With his lips once more to my ear, he added:
“‘Do you know that he has slept in the upper room of the donjon ever since it was restored?’ And with the same gesture he pointed to the half-open door, the ladder, the terrace, and the windows in the ‘off-turning’ gallery which, a little while before, I had re-closed.
“What were my thoughts then? I had no time to think. I felt more than I thought.
“Evidently, I felt, if the forest-keeper is up there in the chamber (I say, if, because at this moment, apart from the presence of the ladder and his vacant room, there are no evidences which permit me even to suspect him)—if he is there, he has been obliged to pass by the ladder, and the rooms which lie behind his, in his new lodging, are occupied by the family of the steward and by the cook, and by the kitchens, which bar the way by the vestibule to the interior of the chateau. And if he had been there during the evening on any pretext, it would have been easy for him to go into the gallery and see that the window could be simply pushed open from the outside. This question of the unfastened window easily narrowed the field of search for the murderer. He must belong to the house, unless he had an accomplice, which I do not believe he had; unless—unless Mademoiselle Stangerson herself had seen that that window was not fastened from the inside. But, then,—what could be the frightful secret which put her under the necessity of doing away with obstacles that separated her from the murderer?
“I seized hold of the ladder, and we returned to the back of the chateau to see if the window of the chamber was still half-open. The blind was drawn but did not join and allowed a bright stream of light to escape and fall upon the path at our feet. I planted the ladder under the window. I am almost sure that I made no noise; and while Daddy Jacques remained at the foot of the ladder, I mounted it, very quietly, my stout stick in my hand. I held my breath and lifted my feet with the greatest care. Suddenly a heavy cloud discharged itself at that moment in a fresh downpour of rain.

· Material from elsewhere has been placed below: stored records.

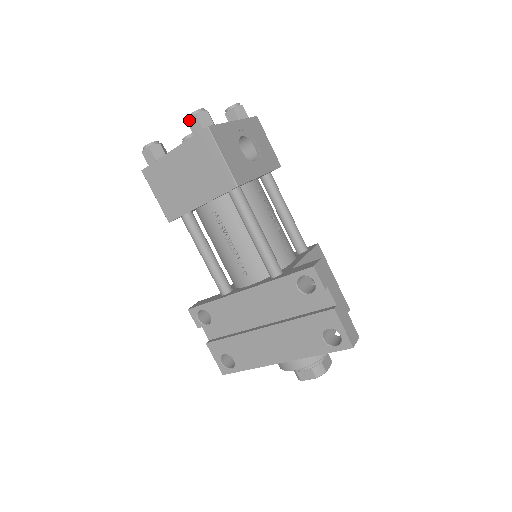
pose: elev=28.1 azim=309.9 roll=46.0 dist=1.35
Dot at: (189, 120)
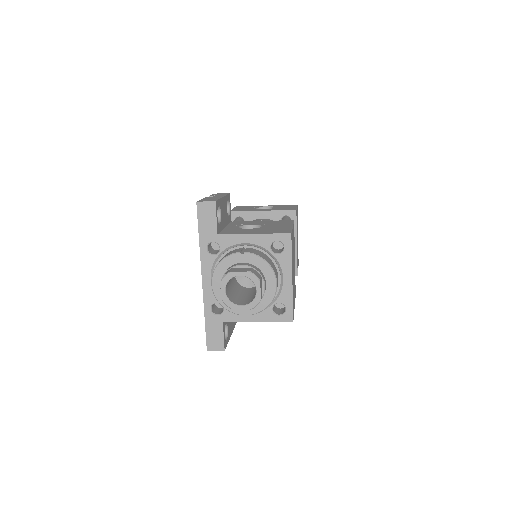
Dot at: occluded
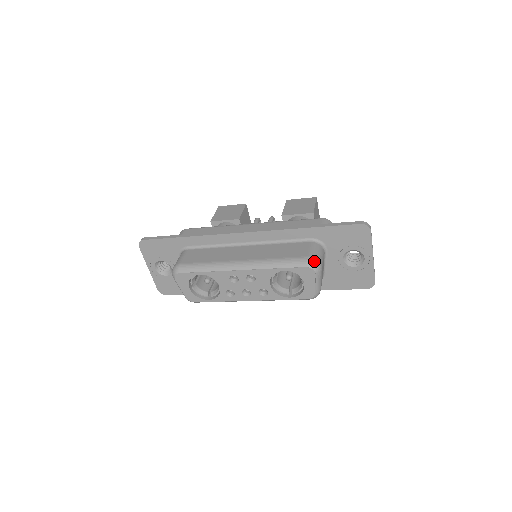
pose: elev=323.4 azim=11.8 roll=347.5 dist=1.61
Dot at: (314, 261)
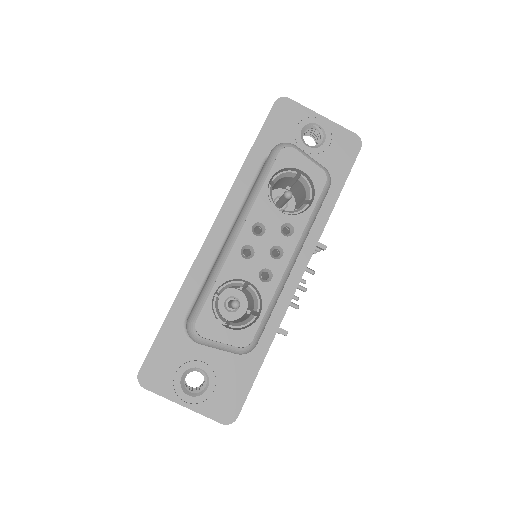
Dot at: (279, 144)
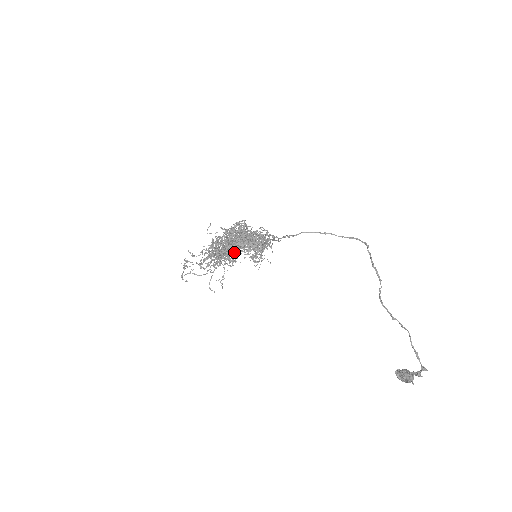
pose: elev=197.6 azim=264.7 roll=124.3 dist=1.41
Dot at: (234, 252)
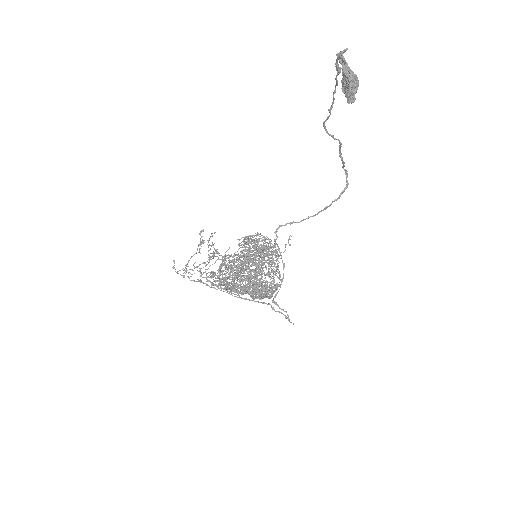
Dot at: (247, 286)
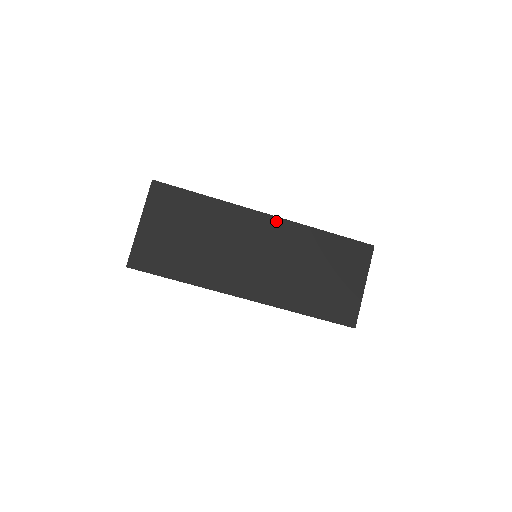
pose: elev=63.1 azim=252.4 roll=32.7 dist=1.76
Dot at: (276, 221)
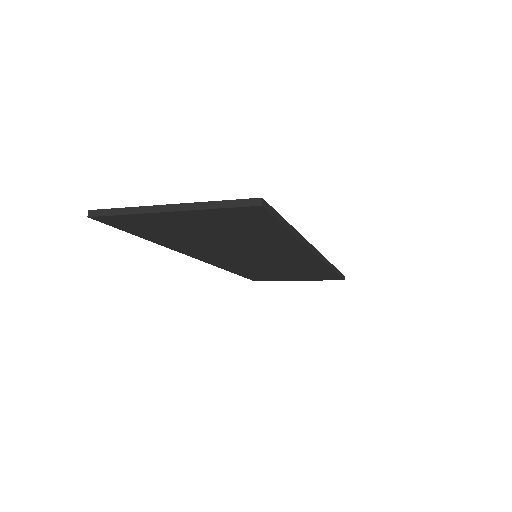
Dot at: (315, 260)
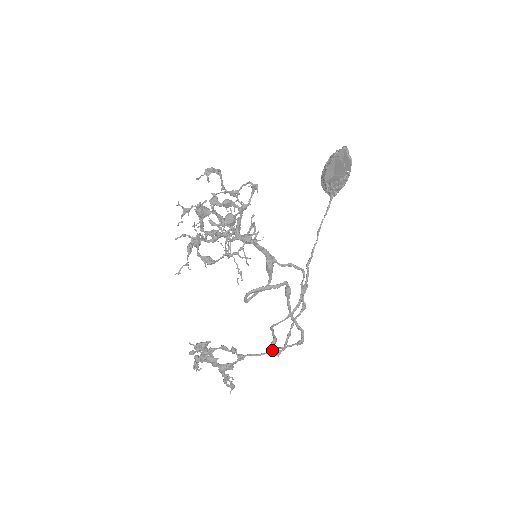
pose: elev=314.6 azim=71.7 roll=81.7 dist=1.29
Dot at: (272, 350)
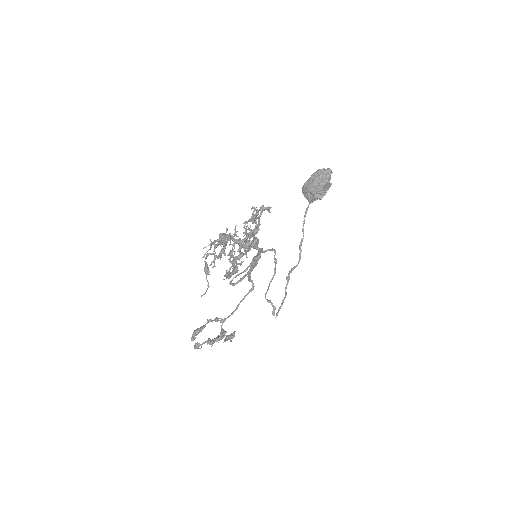
Dot at: occluded
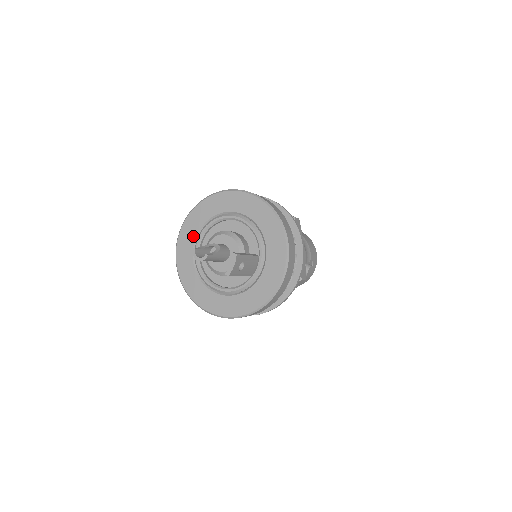
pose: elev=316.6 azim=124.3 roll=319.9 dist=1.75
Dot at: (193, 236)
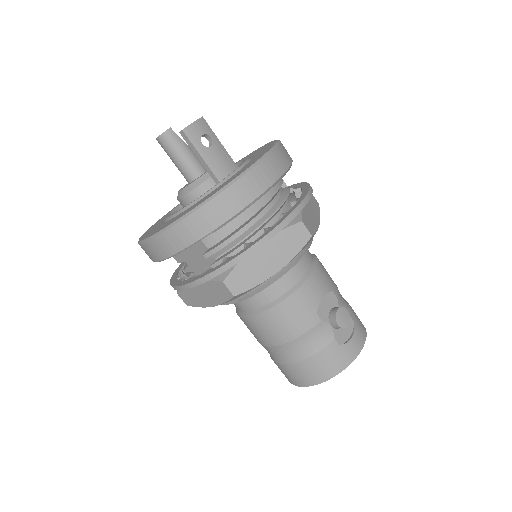
Dot at: occluded
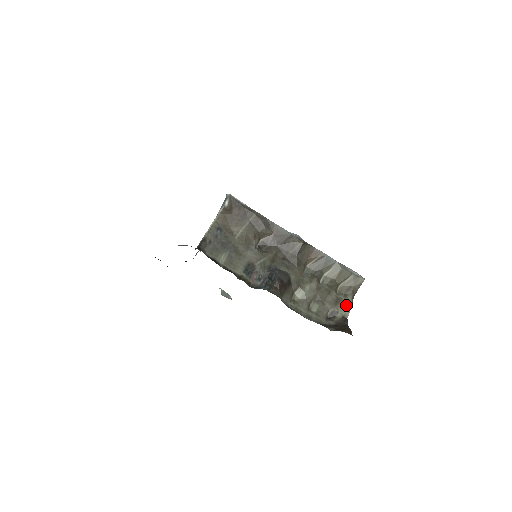
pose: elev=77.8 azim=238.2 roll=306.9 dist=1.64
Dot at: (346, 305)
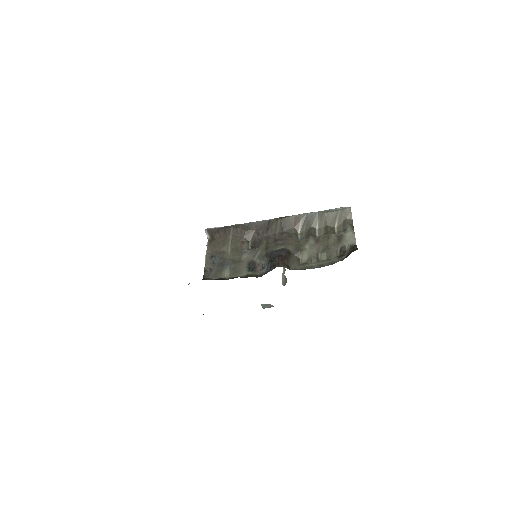
Dot at: (349, 236)
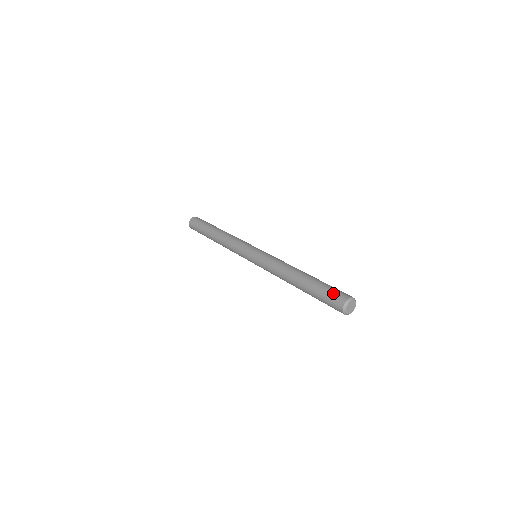
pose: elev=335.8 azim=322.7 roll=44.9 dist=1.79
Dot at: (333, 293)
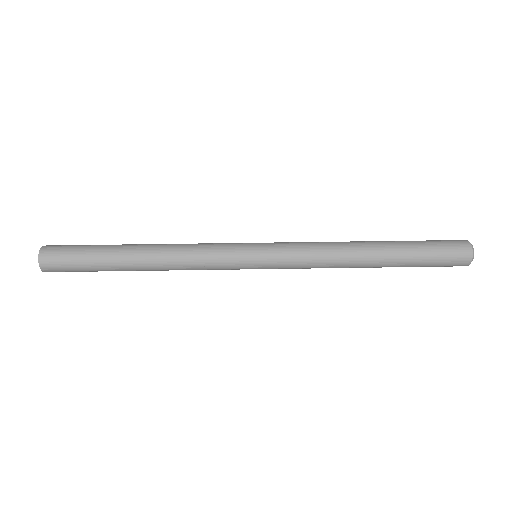
Dot at: (447, 259)
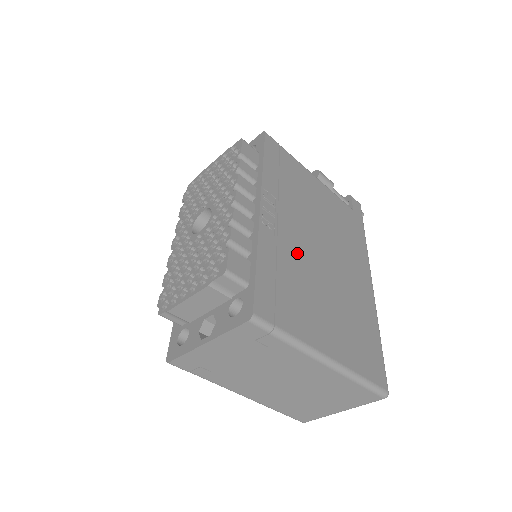
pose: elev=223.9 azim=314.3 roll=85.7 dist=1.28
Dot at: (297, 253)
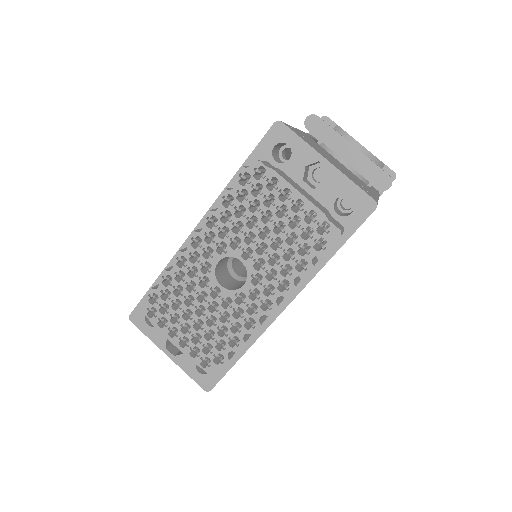
Dot at: occluded
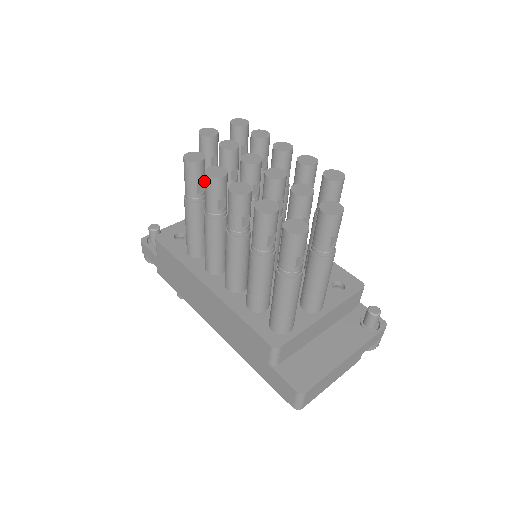
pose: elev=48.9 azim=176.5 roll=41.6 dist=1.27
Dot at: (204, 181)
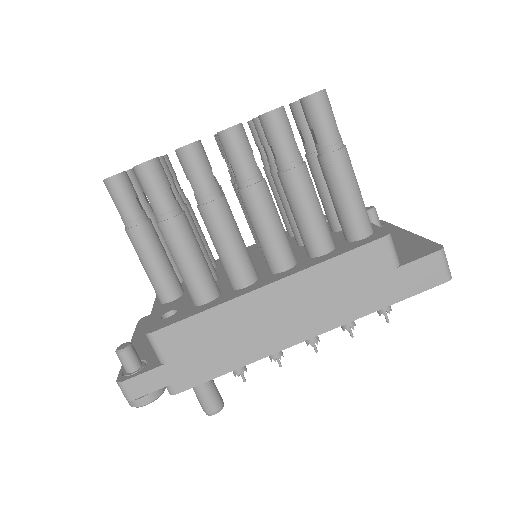
Dot at: (170, 187)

“At the same instant the sinister cry of the Bete du bon Dieu arrested me in my ascent. It seemed to me to have come from close by me—only a few yards away. Was the cry a signal?—Had some accomplice of the man seen me on the ladder!—Would the cry bring the man to the window?—Perhaps! Ah, there he was at the window! I felt his head above me. I heard the sound of his breath! I could not look up towards him; the least movement of my head, and—I might be lost. Would he see me?—Would he peer into the darkness? No; he went away. He had seen nothing. I felt, rather than heard, him moving on tip-toe in the room; and I mounted a few steps higher. My head reached to the level of the window-sill; my forehead rose above it; my eyes looked between the opening in the blinds—and I saw—A man seated at Mademoiselle Stangerson’s little desk, writing. His back was turned toward me. A candle was lit before him, and he bent over the flame, the light from it projecting shapeless shadows. I saw nothing but a monstrous, stooping back.
“Mademoiselle Stangerson herself was not there!—Her bed had not been lain on! Where, then, was she sleeping that night? Doubtless in the side-room with her women. Perhaps this was but a guess. I must content myself with the joy of finding the man alone. I must be calm to prepare my trap.
“But who, then, is this man writing there before my eyes, seated at the desk, as if he were in his own home? If there had not been that ladder under the window; if there had not been those footprints on the carpet in the gallery; if there had not been that open window, I might have been led to think that this man had a right to be there, and that he was there as a matter of course and for reasons about which as yet I knew nothing. But there was no doubt that this mysterious unknown was the man of The Yellow Room,—the man to whose murderous assault Mademoiselle Stangerson—without denouncing him—had had to submit. If I could but see his face! Surprise and capture him!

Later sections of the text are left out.